↓↓↓

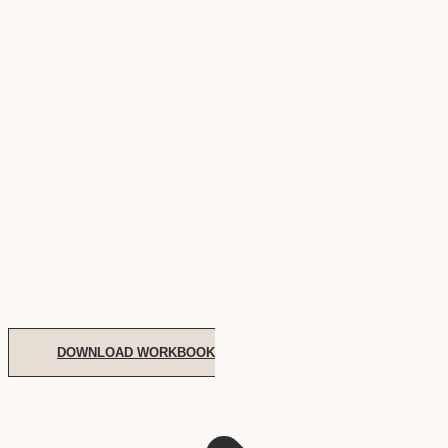
DOWNLOAD WORKBOOK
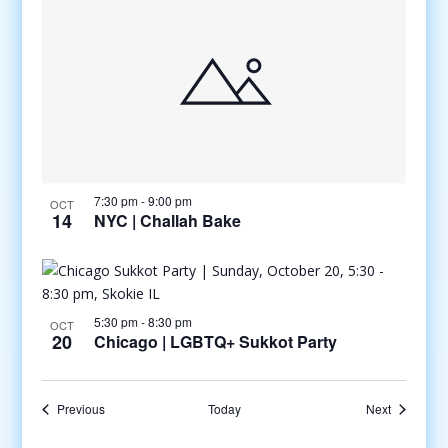
7:30 pm
-
9:00 pm
OCT
14
NYC | Challah Bake
5:30 pm
-
8:30 pm
OCT
20
Chicago | LGBTQ+ Sukkot Party
Events
Events
Previous
Today
Next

↑↑↑

§ YOUR TASK:
An exact copy of every entry, without pictures, should be your output.

§ WRITTEN ANSWER:
DOWNLOAD WORKBOOK
7:30 pm
-
9:00 pm
OCT
14
NYC | Challah Bake
5:30 pm
-
8:30 pm
OCT
20
Chicago | LGBTQ+ Sukkot Party
Events
Events
Previous
Today
Next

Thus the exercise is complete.